"This sumptuous fable from Egyptian novelist [Abdel] Megid, winner of the prestigious Naguib Mahfouz award, is more a combination of interconnected stories than a single narrative, but its characters are united in their yearning for the 'distant train'—at once real and metaphorical. . . . Megid's prose is lush, and possesses with Marquezesque charm, and the novel's final message is hopeful: life must be seized, and cherished; salvation, whatever its form, will not come on its own."—Publishers Weekly
Description
“While the fading autumn sun sped toward the horizon, the young boys headed home—they were not used to trying to see at night without the moon’s glow.” So begins this unconventional, hauntingly mythic novel. In the tradition of magical-realism, author Abdel Meguid crafts a tale steeped in symbolism. Writing in a shimmering lyrical style he brings alive the dreams, customs, and everyday concerns of people living in historic obscurity on the fringe of the glitzy petro-dollar kingdoms of the Middle East.

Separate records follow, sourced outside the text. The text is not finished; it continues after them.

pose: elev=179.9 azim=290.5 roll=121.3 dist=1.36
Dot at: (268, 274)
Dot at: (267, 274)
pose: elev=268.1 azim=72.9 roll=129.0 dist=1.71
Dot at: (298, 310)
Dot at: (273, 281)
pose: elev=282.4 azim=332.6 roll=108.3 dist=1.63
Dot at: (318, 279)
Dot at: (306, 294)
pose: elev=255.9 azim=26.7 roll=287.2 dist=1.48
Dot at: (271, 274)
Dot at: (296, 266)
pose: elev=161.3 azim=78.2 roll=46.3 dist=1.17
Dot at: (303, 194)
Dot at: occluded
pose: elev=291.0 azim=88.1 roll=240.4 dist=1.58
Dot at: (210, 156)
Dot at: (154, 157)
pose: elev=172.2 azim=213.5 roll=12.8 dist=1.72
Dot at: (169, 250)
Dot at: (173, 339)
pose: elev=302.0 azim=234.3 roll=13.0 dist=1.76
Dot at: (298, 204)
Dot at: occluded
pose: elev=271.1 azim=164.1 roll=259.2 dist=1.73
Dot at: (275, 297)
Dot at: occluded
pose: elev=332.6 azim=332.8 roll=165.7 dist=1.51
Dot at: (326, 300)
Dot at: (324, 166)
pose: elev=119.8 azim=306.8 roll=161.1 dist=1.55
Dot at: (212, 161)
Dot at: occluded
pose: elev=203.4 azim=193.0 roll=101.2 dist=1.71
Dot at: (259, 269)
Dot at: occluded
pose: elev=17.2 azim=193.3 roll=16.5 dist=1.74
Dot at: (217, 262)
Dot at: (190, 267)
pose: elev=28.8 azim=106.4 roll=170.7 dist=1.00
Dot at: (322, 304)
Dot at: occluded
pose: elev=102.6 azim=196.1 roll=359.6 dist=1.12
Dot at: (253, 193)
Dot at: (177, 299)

The tale begins on a worksite in Egypt’s western desert. Here, in the middle of nowhere, railway men and locals wait in hope for the annual return of a “distant train.” When last it came this vehicle brought with it foreigners, soldiers—and economic opportunity; then it stopped. Each of Meguid’s characters is allegorical in nature. Each part of the novel is framed by memory and the way remembrance takes shape and affects the characters. The story’s main characters are time and place. Yet its dramatic thrust is the ways in which place gives rise to history through the passage of time and the rise and fall of settlement. Distant Train reaffirms Meguid’s status as a new, imaginative, and distinct voice in the field of narrative literature and the time-honored arena of storytelling.
About the Author
Ibrahim Abdel Megid is one of the premier novelists of his generation in Egypt. He was born and raised in the literary city of Alexandria, where the majority of his works are set. His more recent output includes award-winning novels such as The Other Place, winner of the inaugural Naguib Mahfouz Medal for Literature, and No One Sleeps in Alexandria, winner of the Cairo International Book Fair special award for best novel of the year.
Hosam M. Aboul-Ela is a critic and translator who grew up in Texas and currently teaches at the University of Houston. He has published essays on topics as diverse as Naguib Mahfouz, the Egyptian media, Latin American intellectuals, and William Faulkner. His previous translation is the novel Voices by Soleiman Fayyad.